Sanchez ha un grande alleato nella crescita economica spagnola, che continua a tenere il ritmo più sostenuto tra le grandi economie dell’Eurozona. «L’espansione dell’economia spagnola proseguirà nei prossimi anni, anche se il rallentamento della crescita continuerà», spiegano gli analisti di Bbva Research che prevedono «un aumento del Pil del 2,4% nel 2019 e del 2% nel 2020» con una costante e sostenuta «creazione di posti di lavoro» in un «contesto di aggiustamento della crescita mondiale» e di «crescente incertezza, tanto dentro i confini nazionali che sulla scena internazionale». La Commissione europea ha già dato il via libera alla manovra spagnola, confortata dal fatto che le misure espansive dovrebbero essere compensate dalle entrate e dovrebbero comunque portare, secondo le previsioni comunitarie, a un deficit non superiore al 2% con il debito ormai avviato su un percorso di graduale riduzione intorno al 96% del Pil. Anche in questi giorni di incertezza i rendimenti dei bonos non hanno avuto reazioni particolari: «La reazione dei mercati è limitata perché l’economia spagnola è ancora forte», sostiene Nadia Gharbi, analista di Pictet Wealth Management.
Ma l’approvazione della manovra finanziaria non riguarda i contenuti e le politiche di redistribuzione del reddito, né tantomeno il contenimento del deficit concordato con Bruxelles. A dividere Sanchez dai voti indispensabili per arrivare alla maggioranza in Parlamento sono le rivendicazioni dei partiti catalani, che stanno cercando di approfittare della debolezza del governo socialista sul budget.

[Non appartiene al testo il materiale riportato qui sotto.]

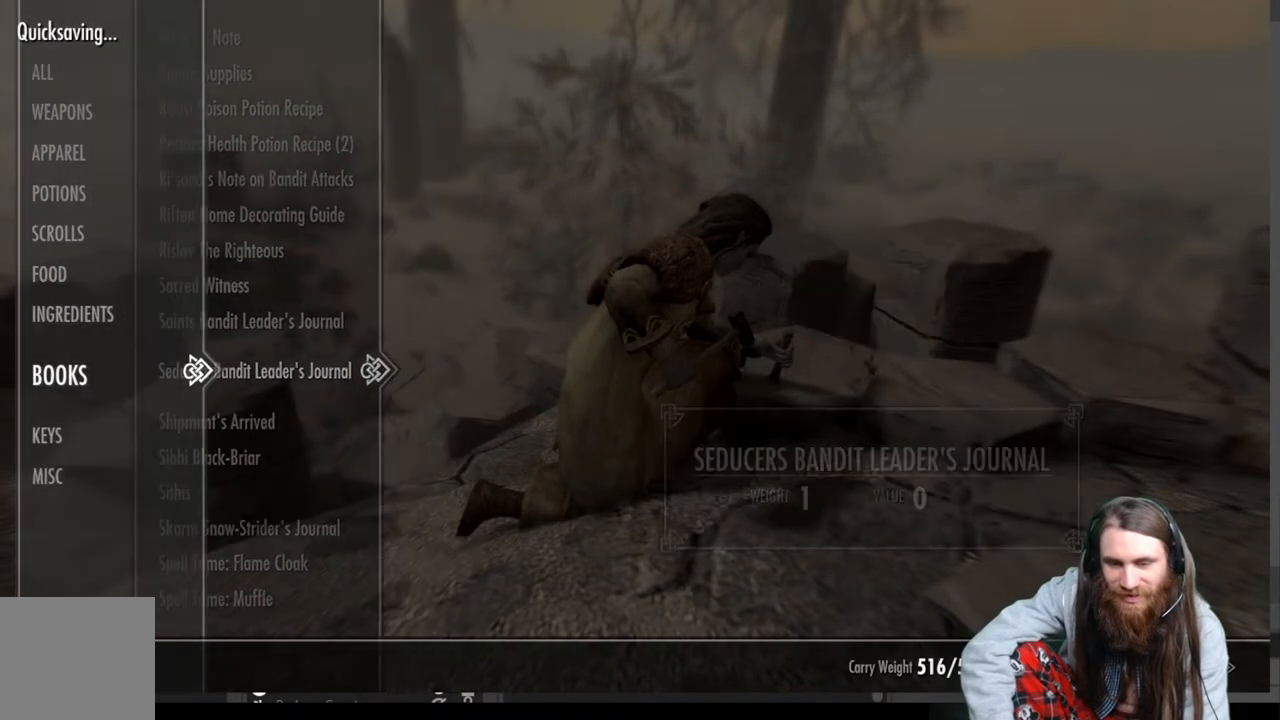
{"buttons": [], "left_stick": "center", "right_stick": "center", "events": [[167, "DPAD_UP", "down"], [283, "DPAD_UP", "up"]]}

Sanchez si è sempre mostrato molto più morbido del suo predecessore Rajoy nei confronti della Catalogna, ma la differenza sta tutta nell’approccio al dialogo dimostrata dall’attuale premier. Sanchez infatti, come Rajoy, ha continuato a negare ai nazionalisti catalani ogni possibilità di arrivare a un referendum legale per decidere sulla secessione. Non ha mai minacciato di tornare a commissariare la Generalitat ma ha fatto capire - rifacendosi «al rispetto della Costituzione spagnola» - di non volersi spingere oltre una revisione dell’attuale Statuto catalano per concedere più autonomia alla regione
Il ministro del Tesoro, Maria Jesus Montero, ha difeso ieri nel dibattito in Parlamento il piano di spesa «necessario per proteggere la crescita e la coesione sociale del Paese» ma ha respinto il ricatto del fronte catalano. Lo stesso Sanchez ha chiuso ogni possibilità di scambio tra Madrid e Barcellona: «La politica a volte porta a strane alleanze: gli indipendentisti catalani voteranno contro misure sociali che aiuterebbero la Spagna e lo stesso faranno i partiti di destra», ha detto Sanchez accusando nazionalisti e conservatori di volere «una Catalogna e una Spagna divise e in conflitto». Gli indipendentisti catalani avrebbero tutto da perdere da elezioni anticipate nelle quali dovesse prevalere un’alleanza delle destre: dai Popolari a Ciudadanos fino al partito xenofobo Vox. È questo l’ultimo debolissimo filo di speranza al quale è appeso Sanchez.